PLANS to resurrect a steam rail link in Northumberland are back on track, after a bid to create a right of way hit the buffers.

The Aln Valley Railway Society (AVRS) is trying to restore the three-mile line between Alnwick and Alnmouth, but has faced a threat to its plans since 2002 when an application was made to recognise the route as a footpath.

After a five year wait, a public inquiry was staged and a Government inspector has now rejected the right of way application.

Roger Jermy, a member of the AVRS committee, last night said the group should now be able to proceed to a planning application to get the project off the ground.

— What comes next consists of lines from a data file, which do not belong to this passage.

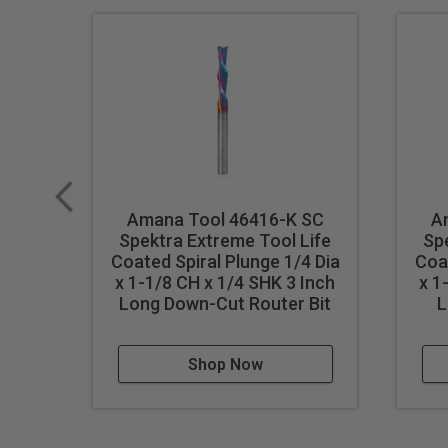
Amana Tool 46416-K SC
A
Spektra Extreme Tool Life
Sp
Coated Spiral Plunge 1/4 Dia
Coat
x 1-1/8 CH x 1/4 SHK 3 Inch
x 1
Long Down-Cut Router Bit
L
Shop Now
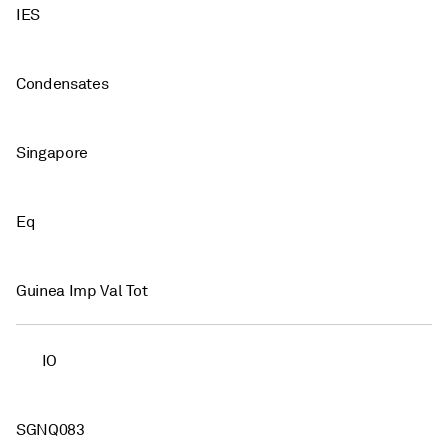
IES
Condensates
Singapore
Eq
Guinea Imp Val Tot
IO
SGNQ083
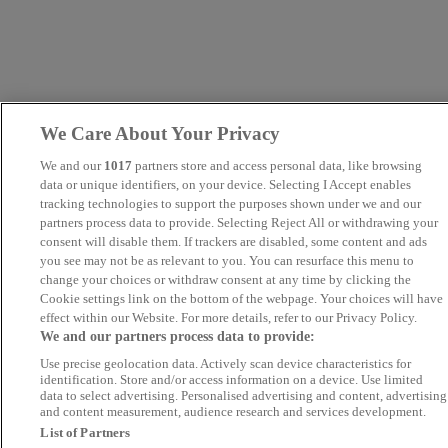
We Care About Your Privacy
We and our
1017
partners store and access personal data, like browsing
data or unique identifiers, on your device. Selecting I Accept enables
tracking technologies to support the purposes shown under we and our
partners process data to provide. Selecting Reject All or withdrawing your
consent will disable them. If trackers are disabled, some content and ads
you see may not be as relevant to you. You can resurface this menu to
change your choices or withdraw consent at any time by clicking the
Cookie settings link on the bottom of the webpage. Your choices will have
effect within our Website. For more details, refer to our Privacy Policy.
We and our partners process data to provide:
Use precise geolocation data. Actively scan device characteristics for
identification. Store and/or access information on a device. Use limited
data to select advertising. Personalised advertising and content, advertising
and content measurement, audience research and services development.
List of Partners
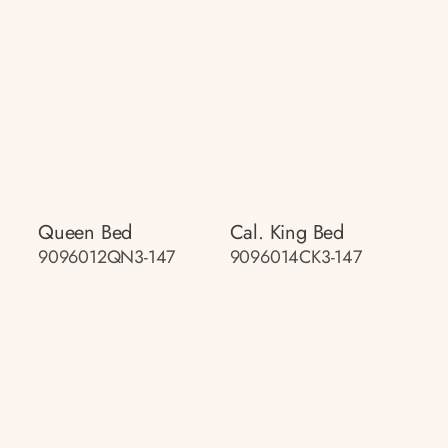
Queen Bed
Cal. King Bed
9096012QN3-147
9096014CK3-147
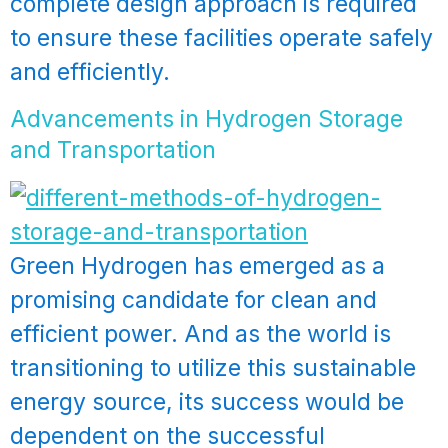
complete design approach is required
to ensure these facilities operate safely
and efficiently.
Advancements in Hydrogen Storage
and Transportation
Green Hydrogen has emerged as a
promising candidate for clean and
efficient power. And as the world is
transitioning to utilize this sustainable
energy source, its success would be
dependent on the successful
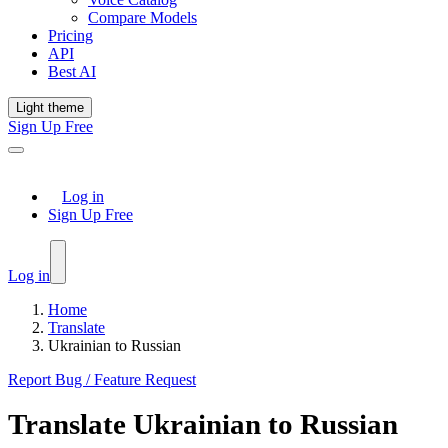
Compare Models
Pricing
API
Best AI
Light theme
Sign Up Free
Log in
Sign Up Free
Log in
Home
Translate
Ukrainian to Russian
Report Bug / Feature Request
Translate
Ukrainian
to
Russian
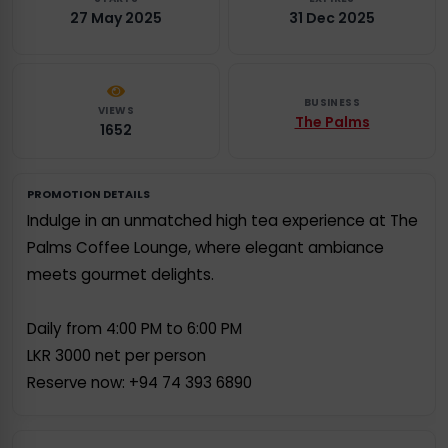
27 May 2025
31 Dec 2025
BUSINESS
VIEWS
The Palms
1652
PROMOTION DETAILS
Indulge in an unmatched high tea experience at The
Palms Coffee Lounge, where elegant ambiance
meets gourmet delights.
Daily from 4:00 PM to 6:00 PM
LKR 3000 net per person
Reserve now: +94 74 393 6890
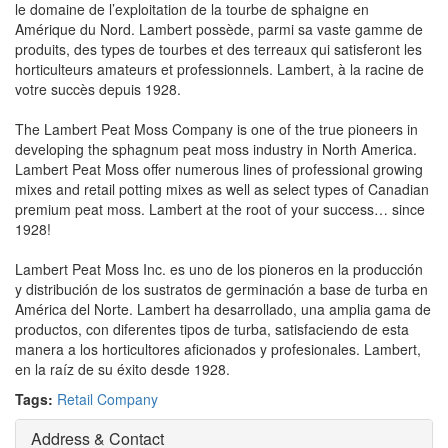
le domaine de l’exploitation de la tourbe de sphaigne en
Amérique du Nord. Lambert possède, parmi sa vaste gamme de
produits, des types de tourbes et des terreaux qui satisferont les
horticulteurs amateurs et professionnels. Lambert, à la racine de
votre succès depuis 1928.
The Lambert Peat Moss Company is one of the true pioneers in
developing the sphagnum peat moss industry in North America.
Lambert Peat Moss offer numerous lines of professional growing
mixes and retail potting mixes as well as select types of Canadian
premium peat moss. Lambert at the root of your success… since
1928!
Lambert Peat Moss Inc. es uno de los pioneros en la producción
y distribución de los sustratos de germinación a base de turba en
América del Norte. Lambert ha desarrollado, una amplia gama de
productos, con diferentes tipos de turba, satisfaciendo de esta
manera a los horticultores aficionados y profesionales. Lambert,
en la raíz de su éxito desde 1928.
Tags:
Retail Company
Address & Contact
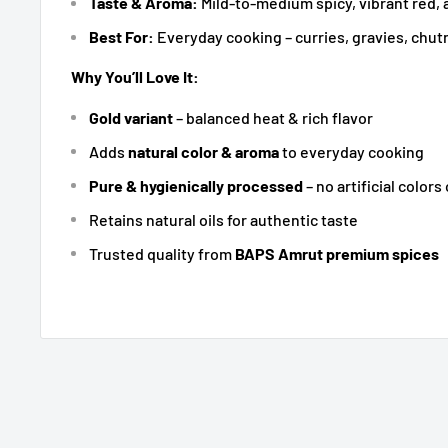
Taste & Aroma:
Mild-to-medium spicy, vibrant red, 
Best For:
Everyday cooking – curries, gravies, chu
Why You’ll Love It:
Gold variant
– balanced heat & rich flavor
Adds
natural color & aroma
to everyday cooking
Pure & hygienically processed
– no artificial colors
Retains natural oils for authentic taste
Trusted quality from
BAPS Amrut premium spices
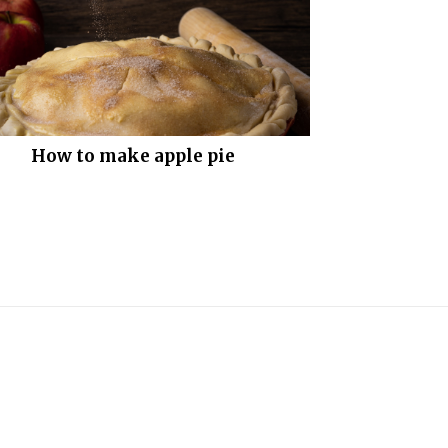
How to make apple pie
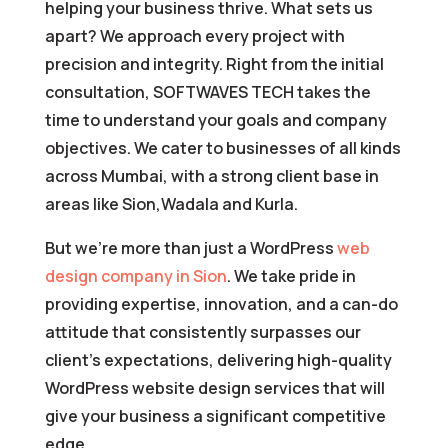
helping your business thrive. What sets us
apart? We approach every project with
precision and integrity. Right from the initial
consultation, SOFTWAVES TECH takes the
time to understand your goals and company
objectives. We cater to businesses of all kinds
across Mumbai, with a strong client base in
areas like Sion,Wadala and Kurla.
But we’re more than just a WordPress
web
design company in Sion
. We take pride in
providing expertise, innovation, and a can-do
attitude that consistently surpasses our
client’s expectations, delivering high-quality
WordPress website design services that will
give your business a significant competitive
edge.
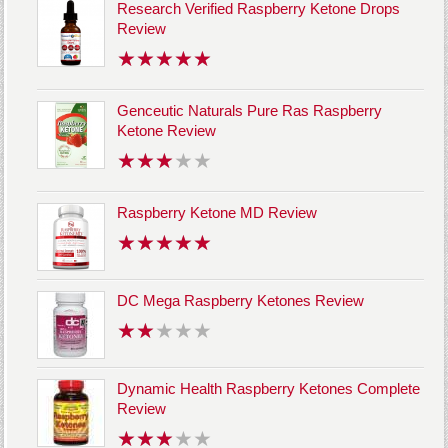
Research Verified Raspberry Ketone Drops
Review
Genceutic Naturals Pure Ras Raspberry
Ketone Review
Raspberry Ketone MD Review
DC Mega Raspberry Ketones Review
Dynamic Health Raspberry Ketones Complete
Review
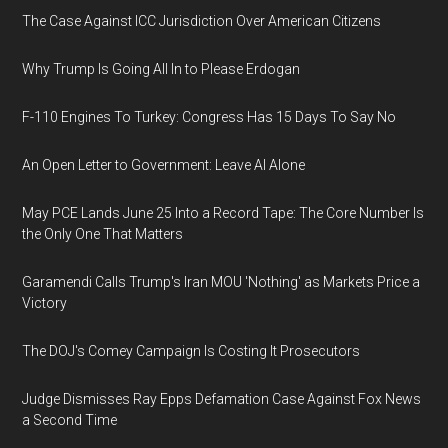
The Case Against ICC Jurisdiction Over American Citizens
Why Trump Is Going All In to Please Erdogan
F-110 Engines To Turkey: Congress Has 15 Days To Say No
An Open Letter to Government: Leave AI Alone
May PCE Lands June 25 Into a Record Tape: The Core Number Is
the Only One That Matters
Garamendi Calls Trump's Iran MOU 'Nothing' as Markets Price a
Victory
The DOJ's Comey Campaign Is Costing It Prosecutors
Judge Dismisses Ray Epps Defamation Case Against Fox News
a Second Time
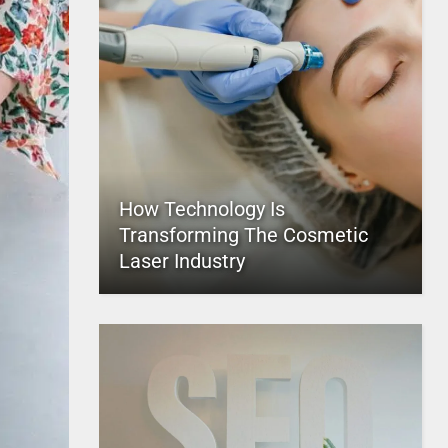
How Technology Is
Transforming The Cosmetic
Laser Industry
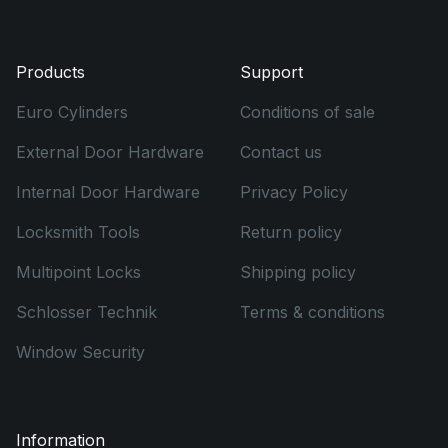
Products
Support
Euro Cylinders
Conditions of sale
External Door Hardware
Contact us
Internal Door Hardware
Privacy Policy
Locksmith Tools
Return policy
Multipoint Locks
Shipping policy
Schlosser Technik
Terms & conditions
Window Security
Information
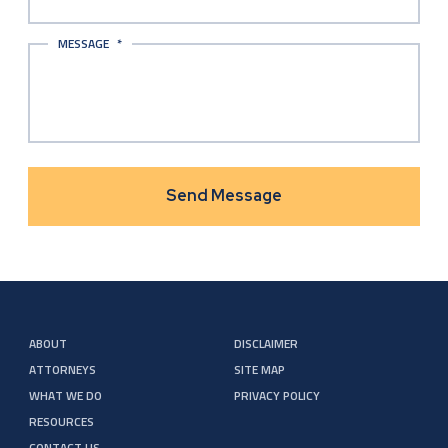
MESSAGE
*
ABOUT
DISCLAIMER
ATTORNEYS
SITE MAP
WHAT WE DO
PRIVACY POLICY
RESOURCES
CONTACT US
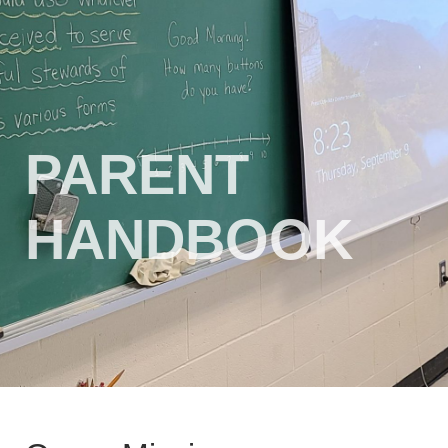
PARENT
HANDBOOK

He said: “We are absolutely delighted. You can imagine carrying on for five years with first of all that hurdle and then people who were not in the know saying ‘Why are you not doing anything?’ It is very hard.

“There was a definite feeling of elation once we found that the footpath plans had been turned down. Everyone was absolutely thrilled.”

The proposal to have the route designated as a right of way was made to Northumberland County Council by Graham Skirrow, of Lesbury.

He argued that the land had been used as a path by many walkers, cyclists and horse riders for over 20 years, the minimum requirements for orders to be made.

The council looked into his proposal and backed it, publishing an order to that effect with 50 regular users coming forward to give evidence in support.

But the AVRS and the Northumberland Estates both objected to the proposals, with the latter claiming it had never intended the land to be used as a path and had actually put up gates with locks and signs to prevent public access, which were often vandalised.

Planning inspector Barney Grimshaw has now ruled that the designation should not be made.

Mr Skirrow, of Lesbury Road, last night said he planned to speak to the council to find out whether it is to appeal the decision on legal grounds.

He said: “I do not think that the whole thing is particularly equitable. You have got to accept that decisions are made; you have got to accept that someone is going to lose.

“I just get the impression that this is kind of a whitewash.”

The AVRS, which was formed in 1997, was originally hoping to create a steam link between Alnmouth station and Alnwick’s Barter Books, which once housed the town’s rail hub.

However, the cost of taking trains over the A1 has forced a rethink with the current plan to stop trains at Alnwick’s Lionheart Enterprise Park, where there would be a park and ride scheme.

The first stage of the project will be to seek permission to lay track between the enterprise park and a bridge over Aln Dykes, half way to Alnmouth. But an application is not likely for “several months” and the society does not expect to be on site before the summer.

It is hoped the opening for business of the first section of track will generate income to help toward the cost of a bridge over the A1.

A cyclepath is to be developed alongside the railway in partnership with Sustrans.